Reação internacional e entorno

Correspondentes da AFP em Pingtan visualizaram ao menos 10 foguetes sendo lançados e explodindo no ar por volta das 9h, com rastros de fumaça. Turistas que acompanhavam as ações gravaram imagens dos projéteis.

Taipé condenou as manobras, com o presidente Lai Ching-te alegando que a China busca minar a estabilidade regional por meio da intimidação. Em rede social, o presidente destacou a provocação contra a segurança regional e a ordem internacional.

Contexto e desdobramentos

As manobras ocorrem após a venda de armas dos EUA para Taiwan e declarações da primeira-ministra do Japão, que sugeriu resposta militar em caso de agressão. A China reforçou que pretende manter estrangeiros longe de Taiwan para intervir.
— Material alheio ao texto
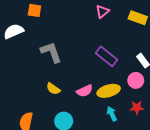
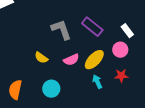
gray L-shape: (51, 52) -> (61, 30), moved
yellow ellipse: (109, 91) -> (94, 60), turned -30

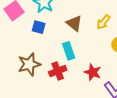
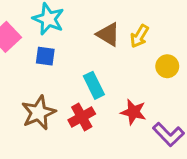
brown triangle: (74, 23) -> (108, 34), moved

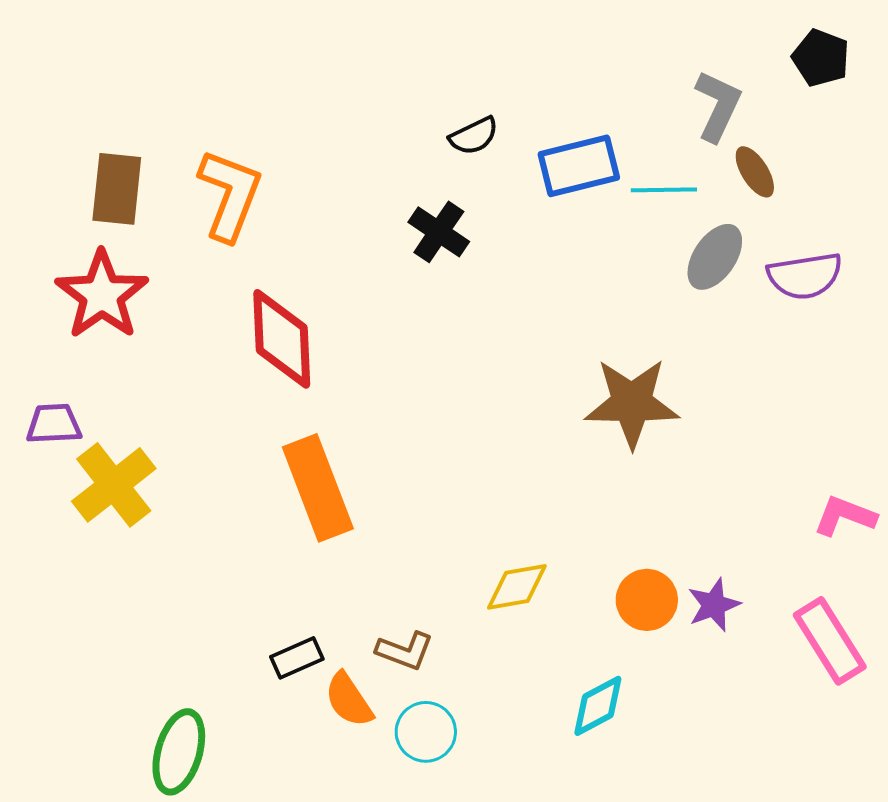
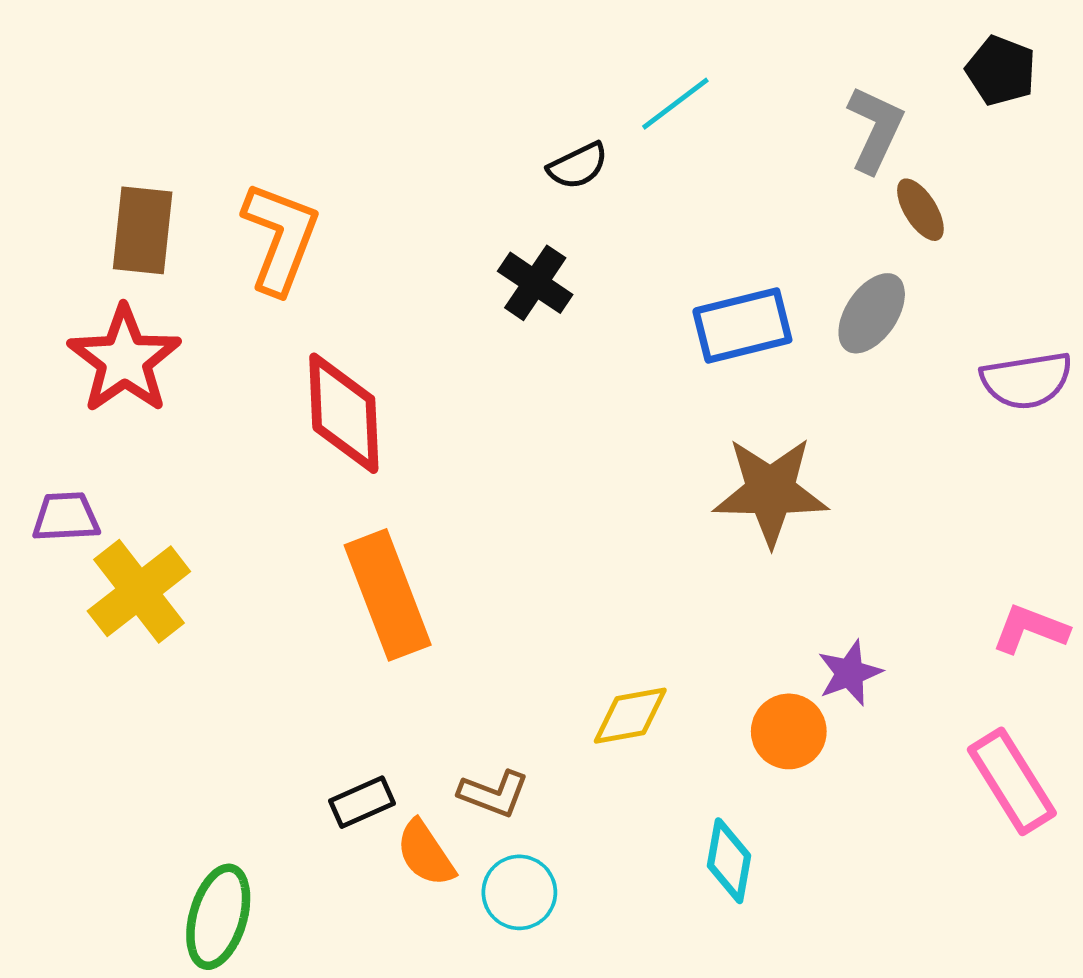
blue rectangle: (579, 166) -> (742, 325), moved
cyan line: (664, 190) -> (675, 104), moved, turned -36
purple semicircle: (805, 276) -> (1026, 380), moved
purple star: (714, 605) -> (850, 673), moved
cyan diamond: (598, 706) -> (729, 861), turned -52

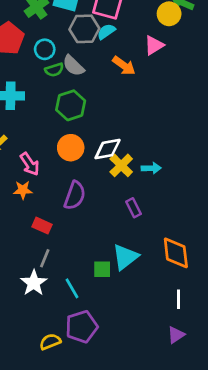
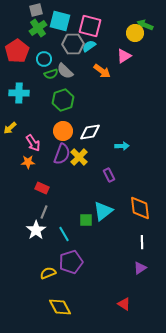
yellow cross: (121, 165) -> (79, 157), moved
purple semicircle: (75, 195) -> (62, 154), moved

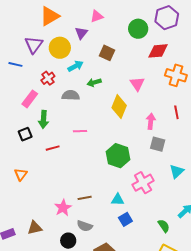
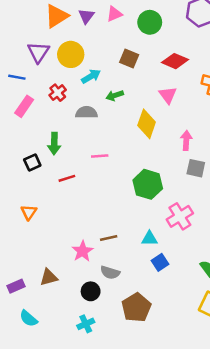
green circle: (138, 29) -> (150, 22), moved
purple triangle: (81, 33) -> (86, 16), moved
red diamond: (158, 51) -> (175, 61), moved, turned 30
pink rectangle: (30, 99) -> (24, 106), moved

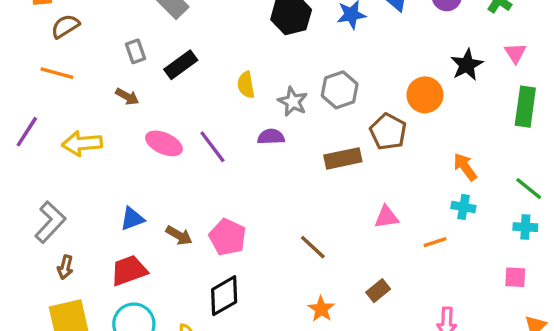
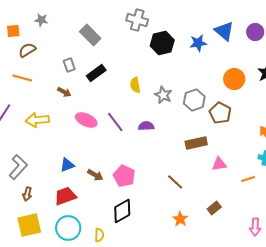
gray hexagon: (340, 90) -> (194, 100), moved
orange circle: (425, 95) -> (234, 79), moved
purple semicircle: (271, 137) -> (146, 126), moved
brown rectangle: (343, 158) -> (196, 143), moved

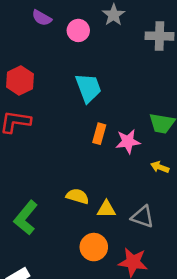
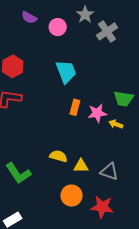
gray cross: (159, 36) -> (107, 31), moved, turned -35
yellow arrow: (160, 167) -> (116, 124), moved
green L-shape: (26, 218) -> (18, 173), turned -72

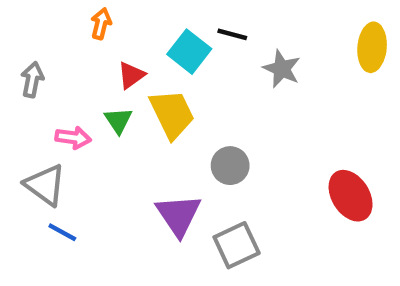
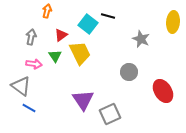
gray star: (282, 69) -> (141, 39), moved
gray arrow: (32, 80) -> (31, 37), moved
gray circle: (230, 166) -> (129, 72), moved

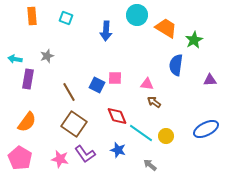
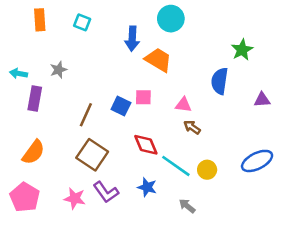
orange trapezoid: (166, 28) -> (158, 60), moved
brown line: (69, 92) -> (86, 115), turned 54

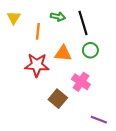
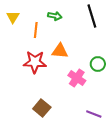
black line: (83, 23) -> (92, 16), moved
green circle: (90, 50) -> (98, 64), moved
brown square: (58, 99) -> (42, 108), moved

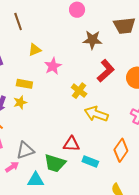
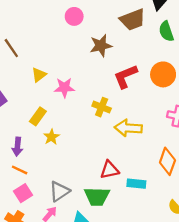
pink star: (53, 66) -> (64, 88), turned -30
red L-shape: (106, 71) -> (125, 76), turned -145
yellow rectangle: (24, 84) -> (38, 116), turned -49
yellow star: (20, 102) -> (51, 137), moved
O chanceler chinês Wang Yi afirmou que o país responderá energicamente às vendas de armas dos EUA a Taipé, enquanto o porta-voz Lin Jian descreveu os exercícios como necessários para defender soberania e integridade territorial.

Estado atual e término

A China mobilizou destróieres, fragatas e bombardeiros para ataques simulados e operações contra alvos marítimos, com foco também em operações antiaéreas e antissubmarino. Os exercícios, que duram até esta terça-feira, cobrem zonas em torno de Taiwan.

Taiwan informou que as manobras impactaram rotas internacionais de navegação e aviação. O governo sul-coreano pediu paz e estabilidade, ressaltando a importância do diálogo entre as duas margens do Estreito.